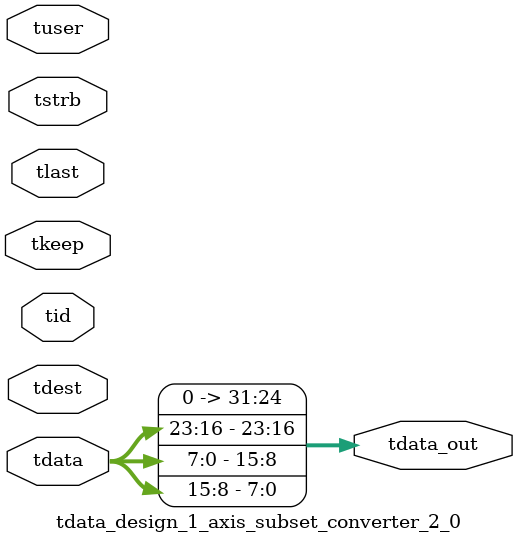
<source format=v>


`timescale 1ps/1ps

module tdata_design_1_axis_subset_converter_2_0 #
(
parameter C_S_AXIS_TDATA_WIDTH = 32,
parameter C_S_AXIS_TUSER_WIDTH = 0,
parameter C_S_AXIS_TID_WIDTH   = 0,
parameter C_S_AXIS_TDEST_WIDTH = 0,
parameter C_M_AXIS_TDATA_WIDTH = 32
)
(
input  [(C_S_AXIS_TDATA_WIDTH == 0 ? 1 : C_S_AXIS_TDATA_WIDTH)-1:0     ] tdata,
input  [(C_S_AXIS_TUSER_WIDTH == 0 ? 1 : C_S_AXIS_TUSER_WIDTH)-1:0     ] tuser,
input  [(C_S_AXIS_TID_WIDTH   == 0 ? 1 : C_S_AXIS_TID_WIDTH)-1:0       ] tid,
input  [(C_S_AXIS_TDEST_WIDTH == 0 ? 1 : C_S_AXIS_TDEST_WIDTH)-1:0     ] tdest,
input  [(C_S_AXIS_TDATA_WIDTH/8)-1:0 ] tkeep,
input  [(C_S_AXIS_TDATA_WIDTH/8)-1:0 ] tstrb,
input                                                                    tlast,
output [C_M_AXIS_TDATA_WIDTH-1:0] tdata_out
);

assign tdata_out = {tdata[23:16],tdata[7:0],tdata[15:8]};

endmodule


</source>
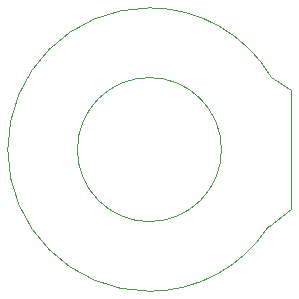
<source format=gbr>
%TF.GenerationSoftware,KiCad,Pcbnew,7.0.9-7.0.9~ubuntu23.04.1*%
%TF.CreationDate,2024-01-08T21:39:13+00:00*%
%TF.ProjectId,pedalboard-led-ring,70656461-6c62-46f6-9172-642d6c65642d,1.1.0-RC1*%
%TF.SameCoordinates,Original*%
%TF.FileFunction,Profile,NP*%
%FSLAX46Y46*%
G04 Gerber Fmt 4.6, Leading zero omitted, Abs format (unit mm)*
G04 Created by KiCad (PCBNEW 7.0.9-7.0.9~ubuntu23.04.1) date 2024-01-08 21:39:13*
%MOMM*%
%LPD*%
G01*
G04 APERTURE LIST*
%TA.AperFunction,Profile*%
%ADD10C,0.100000*%
%TD*%
G04 APERTURE END LIST*
D10*
X80000000Y-72000000D02*
G75*
G03*
X90062673Y-66537784I0J12000000D01*
G01*
X86100000Y-60000000D02*
G75*
G03*
X86100000Y-60000000I-6100000J0D01*
G01*
X92000000Y-55000000D02*
X92000000Y-65000000D01*
X80000000Y-48000000D02*
G75*
G03*
X80000000Y-72000000I0J-12000000D01*
G01*
X90062673Y-66537784D02*
X92000000Y-65000000D01*
X90327467Y-53889073D02*
G75*
G03*
X80000000Y-48000000I-10327467J-6110927D01*
G01*
X90327467Y-53889073D02*
X92000000Y-55000000D01*
M02*

</source>
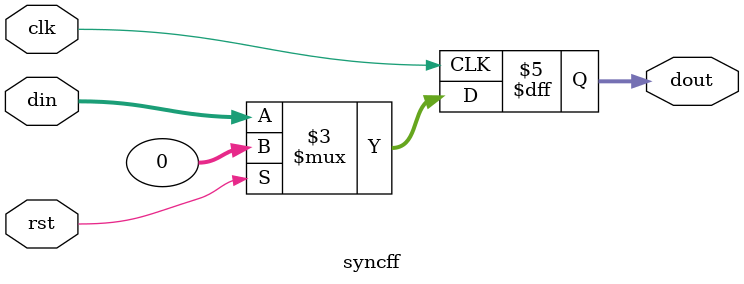
<source format=sv>
module syncff #(
	parameter WIDTH = 32
	)(
	output logic [WIDTH-1:0] dout,
	input logic [WIDTH-1:0] din,
	input logic rst, clk
	);
	always_ff@(posedge clk) begin
		if(rst) dout <= 'd0;
		else dout <= din;
   end
endmodule

</source>
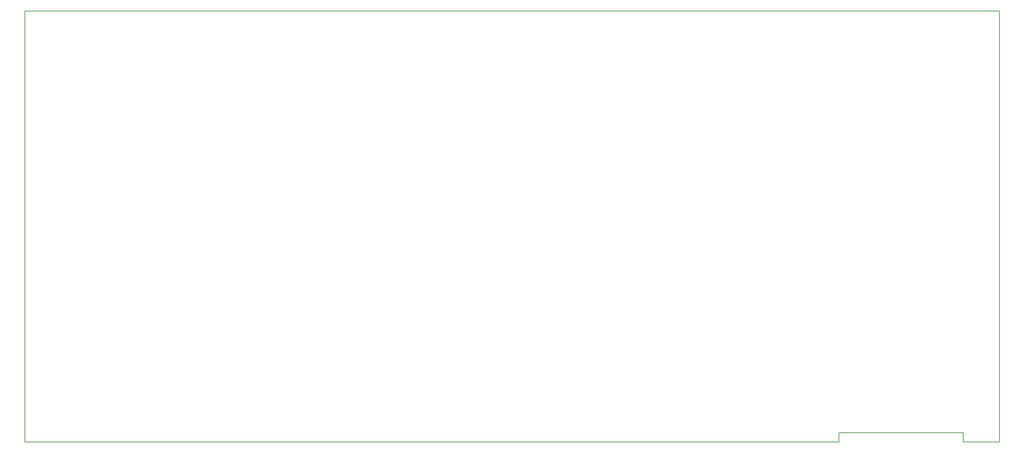
<source format=gbr>
G04 (created by PCBNEW (2013-07-07 BZR 4022)-stable) date 6/4/2014 10:32:15 AM*
%MOIN*%
G04 Gerber Fmt 3.4, Leading zero omitted, Abs format*
%FSLAX34Y34*%
G01*
G70*
G90*
G04 APERTURE LIST*
%ADD10C,0.00590551*%
G04 APERTURE END LIST*
G54D10*
X87800Y-59000D02*
X9200Y-59000D01*
X87800Y-58100D02*
X87800Y-59000D01*
X99800Y-59000D02*
X103300Y-59000D01*
X99800Y-58100D02*
X99800Y-59000D01*
X87800Y-58100D02*
X99800Y-58100D01*
X103300Y-59000D02*
X103300Y-17300D01*
X9200Y-59000D02*
X9200Y-17300D01*
X103300Y-17300D02*
X9200Y-17300D01*
M02*

</source>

WHAT IS EXPECTED: How many lines in the entries contain the string "LIST"? Give the number only.

SOLVED EXERCISE: 4